> **Records excerpted from a collection**:

▬▬▬▬▬▬

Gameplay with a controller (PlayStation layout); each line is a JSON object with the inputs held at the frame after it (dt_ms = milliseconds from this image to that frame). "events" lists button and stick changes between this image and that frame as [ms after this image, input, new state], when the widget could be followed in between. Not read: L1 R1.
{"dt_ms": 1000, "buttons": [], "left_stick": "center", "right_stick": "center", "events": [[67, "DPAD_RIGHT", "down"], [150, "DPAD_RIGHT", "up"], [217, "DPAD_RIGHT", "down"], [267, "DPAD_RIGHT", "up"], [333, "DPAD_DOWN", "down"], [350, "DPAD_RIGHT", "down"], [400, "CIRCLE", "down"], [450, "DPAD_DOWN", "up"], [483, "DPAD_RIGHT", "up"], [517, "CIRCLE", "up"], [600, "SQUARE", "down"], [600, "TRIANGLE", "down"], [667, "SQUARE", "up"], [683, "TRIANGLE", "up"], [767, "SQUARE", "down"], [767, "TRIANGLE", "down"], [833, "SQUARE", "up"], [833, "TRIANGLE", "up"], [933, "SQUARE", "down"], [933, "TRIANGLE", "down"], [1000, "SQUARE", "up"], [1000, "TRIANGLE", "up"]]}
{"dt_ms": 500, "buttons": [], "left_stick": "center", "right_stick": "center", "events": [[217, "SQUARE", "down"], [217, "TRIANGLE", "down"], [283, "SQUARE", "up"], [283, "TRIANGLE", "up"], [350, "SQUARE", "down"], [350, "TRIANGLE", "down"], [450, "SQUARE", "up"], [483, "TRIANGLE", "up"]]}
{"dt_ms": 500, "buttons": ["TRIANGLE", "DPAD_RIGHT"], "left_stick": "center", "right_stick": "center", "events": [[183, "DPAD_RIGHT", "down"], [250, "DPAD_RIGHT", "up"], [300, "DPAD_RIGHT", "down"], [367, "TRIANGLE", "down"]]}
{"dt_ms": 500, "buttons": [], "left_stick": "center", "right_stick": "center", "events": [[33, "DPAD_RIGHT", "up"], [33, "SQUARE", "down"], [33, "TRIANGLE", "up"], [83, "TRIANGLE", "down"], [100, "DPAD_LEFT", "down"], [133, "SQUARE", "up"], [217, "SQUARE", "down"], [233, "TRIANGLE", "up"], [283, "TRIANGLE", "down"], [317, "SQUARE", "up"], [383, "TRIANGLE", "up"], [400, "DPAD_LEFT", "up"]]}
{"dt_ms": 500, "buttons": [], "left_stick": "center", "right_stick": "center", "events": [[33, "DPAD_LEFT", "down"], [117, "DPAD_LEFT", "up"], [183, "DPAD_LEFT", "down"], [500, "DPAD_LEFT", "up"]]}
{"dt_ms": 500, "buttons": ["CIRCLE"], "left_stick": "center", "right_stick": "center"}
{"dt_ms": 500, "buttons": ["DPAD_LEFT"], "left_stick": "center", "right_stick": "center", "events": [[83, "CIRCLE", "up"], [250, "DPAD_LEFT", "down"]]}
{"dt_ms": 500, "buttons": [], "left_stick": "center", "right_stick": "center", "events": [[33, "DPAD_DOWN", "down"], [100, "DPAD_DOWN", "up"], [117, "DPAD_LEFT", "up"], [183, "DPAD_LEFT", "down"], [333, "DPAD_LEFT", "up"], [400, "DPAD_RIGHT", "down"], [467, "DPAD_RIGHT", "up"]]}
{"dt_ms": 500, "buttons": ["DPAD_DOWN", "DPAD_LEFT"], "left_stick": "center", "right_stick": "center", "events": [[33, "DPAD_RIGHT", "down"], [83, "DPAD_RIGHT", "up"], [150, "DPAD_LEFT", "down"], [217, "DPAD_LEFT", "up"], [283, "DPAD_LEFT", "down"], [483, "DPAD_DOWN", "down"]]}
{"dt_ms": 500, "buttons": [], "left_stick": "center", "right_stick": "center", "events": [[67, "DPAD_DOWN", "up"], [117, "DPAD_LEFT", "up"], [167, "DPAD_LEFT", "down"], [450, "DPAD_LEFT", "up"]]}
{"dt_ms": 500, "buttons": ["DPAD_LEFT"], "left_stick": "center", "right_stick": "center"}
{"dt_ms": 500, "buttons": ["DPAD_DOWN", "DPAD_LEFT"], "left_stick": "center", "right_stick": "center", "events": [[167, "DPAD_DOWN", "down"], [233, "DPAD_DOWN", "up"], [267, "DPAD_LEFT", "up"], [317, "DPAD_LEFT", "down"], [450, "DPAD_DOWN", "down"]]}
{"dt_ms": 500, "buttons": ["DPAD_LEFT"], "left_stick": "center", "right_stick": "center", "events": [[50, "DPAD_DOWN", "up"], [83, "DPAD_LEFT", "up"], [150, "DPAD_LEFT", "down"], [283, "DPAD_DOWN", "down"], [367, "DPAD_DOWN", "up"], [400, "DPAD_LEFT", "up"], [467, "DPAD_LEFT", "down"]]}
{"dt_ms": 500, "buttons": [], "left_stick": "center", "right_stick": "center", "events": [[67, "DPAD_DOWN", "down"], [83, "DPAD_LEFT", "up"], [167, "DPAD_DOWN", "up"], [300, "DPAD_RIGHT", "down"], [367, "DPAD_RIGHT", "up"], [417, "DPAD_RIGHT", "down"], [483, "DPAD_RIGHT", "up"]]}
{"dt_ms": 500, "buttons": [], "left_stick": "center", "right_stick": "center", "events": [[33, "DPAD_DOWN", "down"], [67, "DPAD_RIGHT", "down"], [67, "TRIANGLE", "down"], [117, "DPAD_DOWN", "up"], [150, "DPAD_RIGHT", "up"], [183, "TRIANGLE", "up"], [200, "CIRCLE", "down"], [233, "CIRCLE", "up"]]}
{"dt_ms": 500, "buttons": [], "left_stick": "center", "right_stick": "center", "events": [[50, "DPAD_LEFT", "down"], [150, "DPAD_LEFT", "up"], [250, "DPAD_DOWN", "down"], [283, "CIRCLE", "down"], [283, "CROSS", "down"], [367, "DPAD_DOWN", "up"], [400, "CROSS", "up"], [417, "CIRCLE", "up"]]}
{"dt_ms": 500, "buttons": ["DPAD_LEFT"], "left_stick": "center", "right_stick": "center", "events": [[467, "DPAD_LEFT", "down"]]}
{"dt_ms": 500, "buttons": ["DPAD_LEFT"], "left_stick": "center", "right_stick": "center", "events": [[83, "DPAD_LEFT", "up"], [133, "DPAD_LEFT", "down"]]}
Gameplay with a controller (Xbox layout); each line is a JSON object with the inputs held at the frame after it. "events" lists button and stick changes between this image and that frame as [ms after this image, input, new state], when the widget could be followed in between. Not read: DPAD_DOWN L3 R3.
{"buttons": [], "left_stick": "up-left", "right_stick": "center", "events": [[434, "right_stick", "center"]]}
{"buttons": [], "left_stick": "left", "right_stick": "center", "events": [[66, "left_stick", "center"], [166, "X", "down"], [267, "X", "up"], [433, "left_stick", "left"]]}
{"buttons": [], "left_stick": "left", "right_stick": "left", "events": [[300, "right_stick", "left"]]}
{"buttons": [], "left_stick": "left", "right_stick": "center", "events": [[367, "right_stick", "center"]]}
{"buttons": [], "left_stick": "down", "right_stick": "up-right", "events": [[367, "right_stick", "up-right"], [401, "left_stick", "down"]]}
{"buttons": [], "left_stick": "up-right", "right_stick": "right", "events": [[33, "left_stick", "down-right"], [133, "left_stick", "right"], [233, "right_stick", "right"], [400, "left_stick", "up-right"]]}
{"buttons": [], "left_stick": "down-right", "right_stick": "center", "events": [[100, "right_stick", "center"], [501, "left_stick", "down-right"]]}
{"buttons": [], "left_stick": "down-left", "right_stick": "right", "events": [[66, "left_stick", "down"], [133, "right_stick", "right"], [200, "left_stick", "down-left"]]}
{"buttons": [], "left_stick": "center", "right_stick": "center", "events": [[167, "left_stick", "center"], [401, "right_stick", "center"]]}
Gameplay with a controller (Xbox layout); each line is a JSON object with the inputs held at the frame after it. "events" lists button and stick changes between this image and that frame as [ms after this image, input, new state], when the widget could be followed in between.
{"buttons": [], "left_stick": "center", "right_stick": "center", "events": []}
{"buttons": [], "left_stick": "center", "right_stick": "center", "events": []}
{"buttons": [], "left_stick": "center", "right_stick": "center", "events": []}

▬▬▬▬▬▬

> **Try it**: Where the string "each" appears in a line of the entries above, return that line.

> **Response**:
Gameplay with a controller (PlayStation layout); each line is a JSON object with the inputs held at the frame after it (dt_ms = milliseconds from this image to that frame). "events" lists button and stick changes between this image and that frame as [ms after this image, input, new state], when the widget could be followed in between. Not read: L1 R1.
Gameplay with a controller (Xbox layout); each line is a JSON object with the inputs held at the frame after it. "events" lists button and stick changes between this image and that frame as [ms after this image, input, new state], when the widget could be followed in between. Not read: DPAD_DOWN L3 R3.
Gameplay with a controller (Xbox layout); each line is a JSON object with the inputs held at the frame after it. "events" lists button and stick changes between this image and that frame as [ms after this image, input, new state], when the widget could be followed in between.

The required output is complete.